Task item →
Report back every line below that carries the word "least".

++++++++++++++++++++

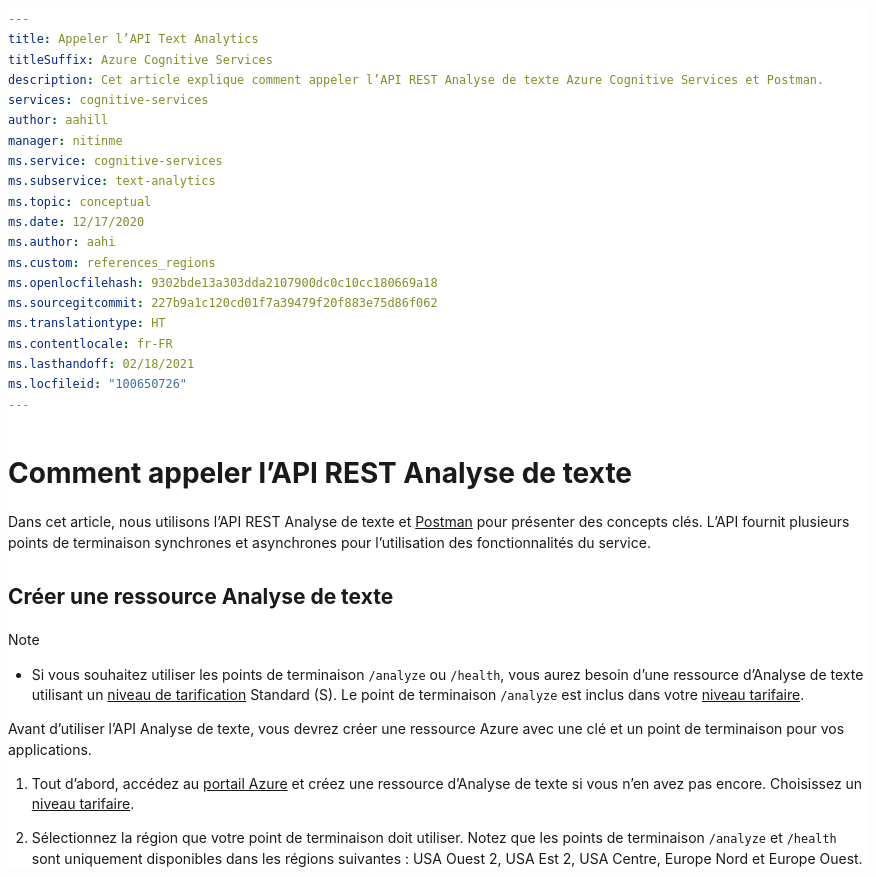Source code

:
 ```yaml
---
title: Appeler l’API Text Analytics
titleSuffix: Azure Cognitive Services
description: Cet article explique comment appeler l’API REST Analyse de texte Azure Cognitive Services et Postman.
services: cognitive-services
author: aahill
manager: nitinme
ms.service: cognitive-services
ms.subservice: text-analytics
ms.topic: conceptual
ms.date: 12/17/2020
ms.author: aahi
ms.custom: references_regions
ms.openlocfilehash: 9302bde13a303dda2107900dc0c10cc180669a18
ms.sourcegitcommit: 227b9a1c120cd01f7a39479f20f883e75d86f062
ms.translationtype: HT
ms.contentlocale: fr-FR
ms.lasthandoff: 02/18/2021
ms.locfileid: "100650726"
---
```

# <a name="how-to-call-the-text-analytics-rest-api"></a>Comment appeler l’API REST Analyse de texte

Dans cet article, nous utilisons l’API REST Analyse de texte et [Postman](https://www.postman.com/downloads/) pour présenter des concepts clés. L’API fournit plusieurs points de terminaison synchrones et asynchrones pour l’utilisation des fonctionnalités du service. 

## <a name="create-a-text-analytics-resource"></a>Créer une ressource Analyse de texte

> [!NOTE]
> * Si vous souhaitez utiliser les points de terminaison `/analyze` ou `/health`, vous aurez besoin d’une ressource d’Analyse de texte utilisant un [niveau de tarification](https://azure.microsoft.com/pricing/details/cognitive-services/text-analytics/) Standard (S). Le point de terminaison `/analyze` est inclus dans votre [niveau tarifaire](https://azure.microsoft.com/pricing/details/cognitive-services/text-analytics/).

Avant d’utiliser l’API Analyse de texte, vous devrez créer une ressource Azure avec une clé et un point de terminaison pour vos applications. 

1.  Tout d’abord, accédez au [portail Azure](https://ms.portal.azure.com/#create/Microsoft.CognitiveServicesTextAnalytics) et créez une ressource d’Analyse de texte si vous n’en avez pas encore. Choisissez un [niveau tarifaire](https://azure.microsoft.com/pricing/details/cognitive-services/text-analytics/).

2.  Sélectionnez la région que votre point de terminaison doit utiliser.  Notez que les points de terminaison `/analyze` et `/health` sont uniquement disponibles dans les régions suivantes : USA Ouest 2, USA Est 2, USA Centre, Europe Nord et Europe Ouest.
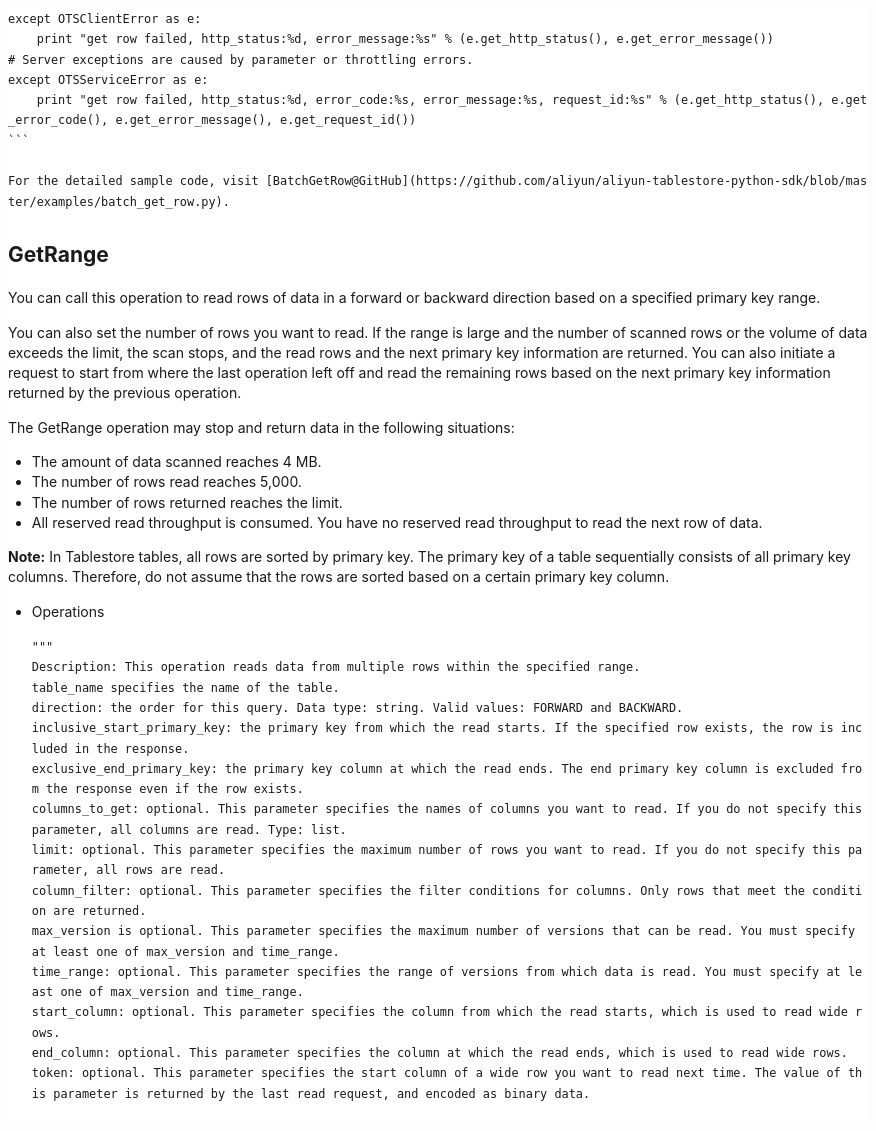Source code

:     except OTSClientError as e:
        print "get row failed, http_status:%d, error_message:%s" % (e.get_http_status(), e.get_error_message())
    # Server exceptions are caused by parameter or throttling errors.
    except OTSServiceError as e:
        print "get row failed, http_status:%d, error_code:%s, error_message:%s, request_id:%s" % (e.get_http_status(), e.get_error_code(), e.get_error_message(), e.get_request_id())                   
    ```

    For the detailed sample code, visit [BatchGetRow@GitHub](https://github.com/aliyun/aliyun-tablestore-python-sdk/blob/master/examples/batch_get_row.py).


## GetRange

You can call this operation to read rows of data in a forward or backward direction based on a specified primary key range.

You can also set the number of rows you want to read. If the range is large and the number of scanned rows or the volume of data exceeds the limit, the scan stops, and the read rows and the next primary key information are returned. You can also initiate a request to start from where the last operation left off and read the remaining rows based on the next primary key information returned by the previous operation.

The GetRange operation may stop and return data in the following situations:

-   The amount of data scanned reaches 4 MB.
-   The number of rows read reaches 5,000.
-   The number of rows returned reaches the limit.
-   All reserved read throughput is consumed. You have no reserved read throughput to read the next row of data.

**Note:** In Tablestore tables, all rows are sorted by primary key. The primary key of a table sequentially consists of all primary key columns. Therefore, do not assume that the rows are sorted based on a certain primary key column.

-   Operations

    ```
    """
    Description: This operation reads data from multiple rows within the specified range.
    table_name specifies the name of the table.
    direction: the order for this query. Data type: string. Valid values: FORWARD and BACKWARD.
    inclusive_start_primary_key: the primary key from which the read starts. If the specified row exists, the row is included in the response.
    exclusive_end_primary_key: the primary key column at which the read ends. The end primary key column is excluded from the response even if the row exists.
    columns_to_get: optional. This parameter specifies the names of columns you want to read. If you do not specify this parameter, all columns are read. Type: list.
    limit: optional. This parameter specifies the maximum number of rows you want to read. If you do not specify this parameter, all rows are read.
    column_filter: optional. This parameter specifies the filter conditions for columns. Only rows that meet the condition are returned.
    max_version is optional. This parameter specifies the maximum number of versions that can be read. You must specify at least one of max_version and time_range.
    time_range: optional. This parameter specifies the range of versions from which data is read. You must specify at least one of max_version and time_range.
    start_column: optional. This parameter specifies the column from which the read starts, which is used to read wide rows.
    end_column: optional. This parameter specifies the column at which the read ends, which is used to read wide rows.
    token: optional. This parameter specifies the start column of a wide row you want to read next time. The value of this parameter is returned by the last read request, and encoded as binary data.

++++++++++++++++++++

Exercise result →
    max_version is optional. This parameter specifies the maximum number of versions that can be read. You must specify at least one of max_version and time_range.
    time_range: optional. This parameter specifies the range of versions from which data is read. You must specify at least one of max_version and time_range.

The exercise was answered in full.